CS 3343/3341
 Analysis of Algorithms 
Fall 2012
Computing:
  Information and Policies   


Computer Language:

  1. For programs in this course I expect that you will use Java or C. (I have no bias in favor of either of these.) You can also use C++, but you should tell me ahead of time. You should definitely ask for permission to use more exotic languages.
  2. If you use Java (or C++), I would prefer that you not use exotic and generalized features. Usually there will be no reward for the use of such features. You should confine your programs to the features asked for. (We are studying basic algorithms here, and this is not a software engineering course.)


Details About Programming in Java:

I want you to program using Abstract Data Types (ADTs), but without distracting complications and details. In practice this means:

  1. Separate classes for separate data types. The goal is that we could replace one implementation of a data type with another without rewriting the calling code.
  2. No generics, to keep code simpler. (In C++, even Stroustrup recommends implementing first without templates.)
  3. Often using specific types, constants, and constraints, rather than writing code in a general and extensible fashion, again to keep the code simpler. For example, most of my code in this course for matrices is specific for 2-by-2 ones.
  4. No interfaces. Same reason: keep it simple.

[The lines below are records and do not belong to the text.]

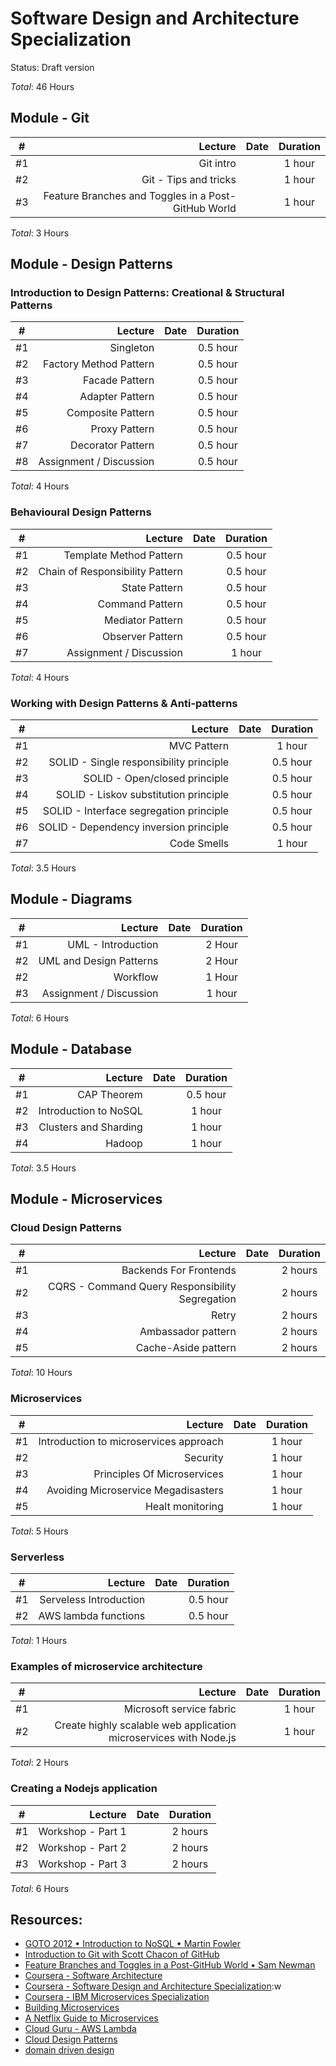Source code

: # Software Design and Architecture Specialization

Status: Draft version

*Total*: 46 Hours

## Module - Git

| #  | Lecture | Date | Duration |
| -- |--------:| :---:| :-------:|
| #1 | Git intro | | 1 hour |
| #2 | Git - Tips and tricks | | 1 hour |
| #3 | Feature Branches and Toggles in a Post-GitHub World | | 1 hour |

*Total*: 3 Hours

## Module - Design Patterns

### Introduction to Design Patterns: Creational & Structural Patterns

| #  | Lecture | Date | Duration |
| -- |--------:| :---:| :-------:|
| #1 | Singleton | | 0.5 hour |
| #2 | Factory Method Pattern | | 0.5 hour |
| #3 | Facade Pattern | | 0.5 hour |
| #4 | Adapter Pattern | | 0.5 hour |
| #5 | Composite Pattern | | 0.5 hour |
| #6 | Proxy Pattern | | 0.5 hour | 
| #7 | Decorator Pattern | | 0.5 hour | 
| #8 | Assignment / Discussion | | 0.5 hour | 

*Total*: 4 Hours

### Behavioural Design Patterns

| #  | Lecture | Date | Duration |
| -- |--------:| :---:| :-------:|
| #1 | Template Method Pattern | | 0.5 hour |
| #2 | Chain of Responsibility Pattern | | 0.5 hour |
| #3 | State Pattern | | 0.5 hour |
| #4 | Command Pattern | | 0.5 hour |
| #5 | Mediator Pattern | | 0.5 hour |
| #6 | Observer Pattern | | 0.5 hour |
| #7 | Assignment / Discussion | | 1 hour | 

*Total*: 4 Hours

### Working with Design Patterns & Anti-patterns

| #  | Lecture | Date | Duration |
| -- |--------:| :---:| :-------:|
| #1 | MVC Pattern | | 1 hour |
| #2 | SOLID - Single responsibility principle | | 0.5 hour |
| #3 | SOLID - Open/closed principle | | 0.5 hour |
| #4 | SOLID - Liskov substitution principle | | 0.5 hour |
| #5 | SOLID - Interface segregation principle | | 0.5 hour |
| #6 | SOLID - Dependency inversion principle | | 0.5 hour |
| #7 | Code Smells | | 1 hour |

*Total*: 3.5 Hours

## Module - Diagrams

| #  | Lecture | Date | Duration |
| -- |--------:| :---:| :-------:|
| #1 | UML - Introduction | | 2 Hour |
| #2 | UML and Design Patterns | | 2 Hour |
| #2 | Workflow | | 1 Hour |
| #3 | Assignment / Discussion | | 1 hour | 

*Total*: 6 Hours

## Module - Database

| #  | Lecture | Date | Duration |
| -- |--------:| :---:| :-------:|
| #1 | CAP Theorem | | 0.5 hour | 
| #2 | Introduction to NoSQL | | 1 hour | 
| #3 | Clusters and Sharding | | 1 hour | 
| #4 | Hadoop | | 1 hour | 

*Total*: 3.5 Hours

## Module - Microservices

### Cloud Design Patterns

| #  | Lecture | Date | Duration |
| -- |--------:| :---:| :-------:|
| #1 | Backends For Frontends | | 2 hours |
| #2 | CQRS - Command Query Responsibility Segregation | | 2 hours |
| #3 | Retry | | 2 hours |
| #4 | Ambassador pattern | | 2 hours |
| #5 | Cache-Aside pattern| | 2 hours |

*Total*: 10 Hours

### Microservices

| #  | Lecture | Date | Duration |
| -- |--------:| :---:| :-------:|
| #1 | Introduction to microservices approach | | 1 hour |
| #2 | Security | | 1 hour |
| #3 | Principles Of Microservices | | 1 hour |
| #4 | Avoiding Microservice Megadisasters | | 1 hour | 
| #5 | Healt monitoring | | 1 hour |

*Total*: 5 Hours

### Serverless

| #  | Lecture | Date | Duration |
| -- |--------:| :---:| :-------:|
| #1 | Serveless Introduction | | 0.5 hour |
| #2 | AWS lambda functions | | 0.5 hour |

*Total*: 1 Hours

### Examples of microservice architecture

| #  | Lecture | Date | Duration |
| -- |--------:| :---:| :-------:|
| #1 | Microsoft service fabric | | 1 hour |
| #2 | Create highly scalable web application microservices with Node.js | | 1 hour |

*Total*: 2 Hours

### Creating a Nodejs application

| #  | Lecture | Date | Duration |
| -- |--------:| :---:| :-------:|
| #1 | Workshop - Part 1 | | 2 hours |
| #2 | Workshop - Part 2 | | 2 hours |
| #3 | Workshop - Part 3 | | 2 hours |

*Total*: 6 Hours

## Resources: 

- [GOTO 2012 • Introduction to NoSQL • Martin Fowler](https://www.youtube.com/watch?v=qI_g07C_Q5I)
- [Introduction to Git with Scott Chacon of GitHub](https://www.youtube.com/watch?v=ZDR433b0HJY&t=1942s)
- [Feature Branches and Toggles in a Post-GitHub World • Sam Newman](https://youtu.be/lqRQYEHAtpk)
- [Coursera - Software Architecture](https://www.coursera.org/learn/software-architecture)
- [Coursera - Software Design and Architecture Specialization](https://www.coursera.org/specializations/software-design-architecture):w
- [Coursera - IBM Microservices Specialization](https://www.coursera.org/specializations/ibm-microservices)
- [Building Microservices](https://www.nginx.com/wp-content/uploads/2015/01/Building_Microservices_Nginx.pdf)
- [A Netflix Guide to Microservices](https://youtu.be/CZ3wIuvmHeM)
- [Cloud Guru - AWS Lambda](https://acloud.guru/learn/aws-lambda)
- [Cloud Design Patterns](https://docs.microsoft.com/en-us/azure/architecture/patterns/)
- [domain driven design](https://martinfowler.com/tags/domain%20driven%20design.html)
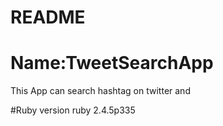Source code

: # README

Name:TweetSearchApp
==========
This App can search hashtag on twitter and 

#Ruby version
ruby 2.4.5p335

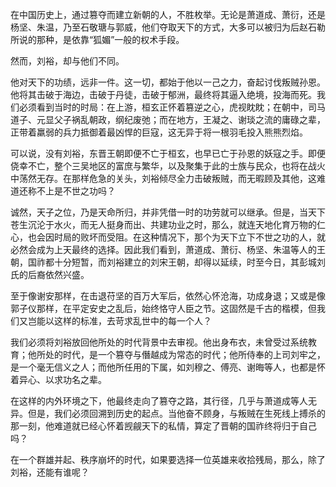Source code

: 在中国历史上，通过篡夺而建立新朝的人，不胜枚举。无论是萧道成、萧衍，还是杨坚、朱温，乃至石敬瑭与郭威，他们夺取天下的方式，大多可以被归为后赵石勒所说的那种，是依靠“狐媚”一般的权术手段。

然而，刘裕，却与他们不同。

他对天下的功绩，远非一件。这一切，都始于他以一己之力，奋起讨伐叛贼孙恩。他将其击破于海边，击破于丹徒，击破于郁洲，最终将其逼入绝境，投海而死。我们必须看到当时的时局：在上游，桓玄正怀着篡逆之心，虎视眈眈；在朝中，司马道子、元显父子祸乱朝政，纲纪废弛；而在地方，王凝之、谢琰之流的庸碌之辈，正带着羸弱的兵力抵御着最凶悍的巨寇，这无异于将一根羽毛投入熊熊烈焰。

可以说，没有刘裕，东晋王朝即便不亡于桓玄，也早已亡于孙恩的妖寇之手。即便侥幸不亡，整个三吴地区的富庶与繁华，以及聚集于此的士族与民众，也将在战火中荡然无存。在那样危急的关头，刘裕倾尽全力击破叛贼，而无暇顾及其他，这难道还称不上是不世之功吗？

诚然，天子之位，乃是天命所归，并非凭借一时的功劳就可以继承。但是，当天下苍生沉沦于水火，而无人挺身而出、共建功业之时，那么，就连天地化育万物的仁心，也会因时局的败坏而受阻。在这种情况下，那个为天下立下不世之功的人，就必然会成为上天最终的选择。因此我们看到，萧道成、萧衍、杨坚、朱温等人的王朝，国祚都十分短暂，而刘裕建立的刘宋王朝，却得以延续，时至今日，其彭城刘氏的后裔依然兴盛。

至于像谢安那样，在击退苻坚的百万大军后，依然心怀沧海，功成身退；又或是像郭子仪那样，在平定安史之乱后，始终恪守人臣之节。这固然是千古的楷模，但我们又岂能以这样的标准，去苛求乱世中的每一个人？

我们必须将刘裕放回他所处的时代背景中去审视。他出身布衣，未曾受过系统教育；他所处的时代，是一个篡夺与僭越成为常态的时代；他所侍奉的上司刘牢之，是一个毫无信义之人；而他所任用的下属，如刘穆之、傅亮、谢晦等人，也都是怀着异心、以求功名之辈。

在这样的内外环境之下，他最终走向了篡夺之路，其行径，几乎与萧道成等人无异。但是，我们必须回溯到历史的起点。当他奋不顾身，与叛贼在生死线上搏杀的那一刻，他难道就已经心怀着觊觎天下的私情，算定了晋朝的国祚终将归于自己吗？

在一个群雄并起、秩序崩坏的时代，如果要选择一位英雄来收拾残局，那么，除了刘裕，还能有谁呢？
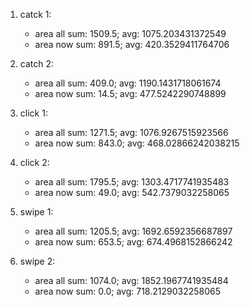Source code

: 1. catck 1:
   - area all sum: 1509.5; avg: 1075.203431372549
   - area now sum: 891.5; avg: 420.3529411764706
    
2. catch 2:
   - area all sum: 409.0; avg: 1190.1431718061674
   - area now sum: 14.5; avg: 477.5242290748899
    
3. click 1:
   - area all sum: 1271.5; avg: 1076.9267515923566
   - area now sum: 843.0; avg: 468.02866242038215
    
4. click 2:
   - area all sum: 1795.5; avg: 1303.4717741935483
   - area now sum: 49.0; avg: 542.7379032258065
    
5. swipe 1:
   - area all sum: 1205.5; avg: 1692.6592356687897
   - area now sum: 653.5; avg: 674.4968152866242
    
6. swipe 2:
   - area all sum: 1074.0; avg: 1852.1967741935484
   - area now sum: 0.0; avg: 718.2129032258065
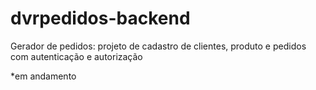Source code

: # dvrpedidos-backend
Gerador de pedidos: projeto de cadastro de clientes, produto e pedidos com autenticação e autorização

*em andamento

Details About Programming in C:

Here again I want you to program using Abstract Data Types (ADTs), but without distracting complications and details. In practice this means:

  1. Use a separate file to implement a data type. This increases complexity a bit, but there is no other way within C to provide an object in a reasonable way. In no other way can we meet the goal of changing an object's implentation without changing the calling code. In C we can recomplile new code for a data type without recompiling the rest of the program.
  2. Employ user-defined header files (.h). These correspond roughly to Java's interfaces, but here we have to use them if we want our C objects in separate files.
  3. In other respects keep the code as simple as possible, including using specific simple types (like the 2-by-2 matrices mentioned above).


Computer System:

  1. You may use any computer system and environment that you like.
  2. Java programmers have probably been using the Eclipse Development Environment, and you may continue to do so. You should realize that the submission of a recitation (see submissions) should nevertheless be a single data file (*.txt) with your program files and output concatenated together. Absolutely not a zip of your project directory, as you did in CS2123. (I don't even have access to Windows or Eclipse at home.)

Standard Libraries:

  1. Usually I do not want you to use your language's standard library for something like a collection (a queue or list or such), but I want you to write these from scratch. Mostly such collections will be very simple.
  2. One mark of professional programmers is that they do use the standard library where appropriate. This is especially important in a language like C++, where memory management is difficult and a garbage collector is often not used. You are in an artificially small environment, trying to study algorithms, and often writing experimental programs.

Your textbook's pseudo-code: See Pseudocode Conventions.
Revision date: 2012-05-25. (Please use ISO 8601, the International Standard Date and Time Notation.)